Is there a correlation between BPMs and Spotify’s metrics?

In this example, I try to see if there is a correlation between Beats per Minute and the seven Spotify Metrics.

add_column_from_tracks <- function(df, col) {
  df_cols <- names(df) |>
    append(col)
  new_df <- df |>
    left_join(sptfy_tracks, join_by(track_id == track_id)) |>
    subset(select = df_cols)
}

sptfy_metrics_with_bpm <- add_column_from_tracks(sptfy_metrics, "bpm")

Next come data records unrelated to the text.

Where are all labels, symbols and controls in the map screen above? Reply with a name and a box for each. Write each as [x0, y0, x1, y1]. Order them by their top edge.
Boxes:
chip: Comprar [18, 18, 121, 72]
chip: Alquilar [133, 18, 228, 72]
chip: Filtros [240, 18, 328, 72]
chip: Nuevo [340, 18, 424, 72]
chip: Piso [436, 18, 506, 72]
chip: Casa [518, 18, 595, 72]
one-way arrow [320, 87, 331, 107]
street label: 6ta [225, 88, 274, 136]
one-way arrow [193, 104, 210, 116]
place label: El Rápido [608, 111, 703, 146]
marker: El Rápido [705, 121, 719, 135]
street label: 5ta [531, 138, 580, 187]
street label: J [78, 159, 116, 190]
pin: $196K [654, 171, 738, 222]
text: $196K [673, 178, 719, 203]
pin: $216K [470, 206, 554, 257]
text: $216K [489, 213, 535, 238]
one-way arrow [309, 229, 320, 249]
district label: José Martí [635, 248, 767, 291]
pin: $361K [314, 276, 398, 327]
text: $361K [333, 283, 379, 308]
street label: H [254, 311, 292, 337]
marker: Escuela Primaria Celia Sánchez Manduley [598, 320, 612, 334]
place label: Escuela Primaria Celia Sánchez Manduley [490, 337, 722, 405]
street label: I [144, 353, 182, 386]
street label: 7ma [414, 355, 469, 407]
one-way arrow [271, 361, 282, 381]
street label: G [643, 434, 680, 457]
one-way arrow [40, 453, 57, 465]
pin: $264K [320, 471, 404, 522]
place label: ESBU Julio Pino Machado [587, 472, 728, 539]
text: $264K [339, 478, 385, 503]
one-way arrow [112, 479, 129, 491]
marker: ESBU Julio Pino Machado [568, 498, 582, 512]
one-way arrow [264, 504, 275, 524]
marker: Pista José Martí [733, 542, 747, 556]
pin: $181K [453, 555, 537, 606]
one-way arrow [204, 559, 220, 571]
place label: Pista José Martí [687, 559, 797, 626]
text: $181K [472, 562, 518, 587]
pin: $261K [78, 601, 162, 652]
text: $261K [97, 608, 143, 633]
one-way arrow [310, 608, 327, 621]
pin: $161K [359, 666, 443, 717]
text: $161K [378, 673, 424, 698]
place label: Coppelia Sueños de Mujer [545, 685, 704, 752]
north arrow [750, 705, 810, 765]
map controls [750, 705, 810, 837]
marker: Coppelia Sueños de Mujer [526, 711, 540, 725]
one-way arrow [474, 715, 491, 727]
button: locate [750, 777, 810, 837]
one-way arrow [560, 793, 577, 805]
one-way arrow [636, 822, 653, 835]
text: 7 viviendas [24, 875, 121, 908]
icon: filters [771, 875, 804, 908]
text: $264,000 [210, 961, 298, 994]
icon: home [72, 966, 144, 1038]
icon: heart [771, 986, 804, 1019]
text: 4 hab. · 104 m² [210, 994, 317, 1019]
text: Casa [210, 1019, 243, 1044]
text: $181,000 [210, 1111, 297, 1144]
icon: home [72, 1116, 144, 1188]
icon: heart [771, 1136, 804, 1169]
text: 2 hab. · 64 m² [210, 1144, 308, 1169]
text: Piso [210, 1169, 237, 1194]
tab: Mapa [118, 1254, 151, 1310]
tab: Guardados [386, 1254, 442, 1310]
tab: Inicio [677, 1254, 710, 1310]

ggplot(sptfy_metrics_with_bpm, aes(x=value, y=bpm)) +
  geom_point()  + 
  scale_x_continuous(labels = function(x) paste0(x, "%")) +
  facet_wrap(~variable)  +
  labs(title='Comparing BPM vs ___') +
  geom_smooth(method=lm) 
## `geom_smooth()` using formula = 'y ~ x'

ggplot(sptfy_metrics_with_bpm, aes(x=value, y=bpm)) +
  geom_point()  + 
 scale_x_log10()  + 
    scale_y_log10()  + 
  facet_wrap(~variable) +
  labs(title='Comparing Log BPM vs Log ___') +
  geom_smooth(method=lm) 
## Warning in scale_x_log10(): log-10 transformation introduced infinite values.
## log-10 transformation introduced infinite values.
## `geom_smooth()` using formula = 'y ~ x'
## Warning: Removed 926 rows containing non-finite outside the scale range
## (`stat_smooth()`).

Conclusion

Unfortunately, I couldn’t see much evidence of a correlation between the Beats per Minute and the seven Spotify metrics Further understanding of the metrics’ definitions might be required to reveal patterns between different variables.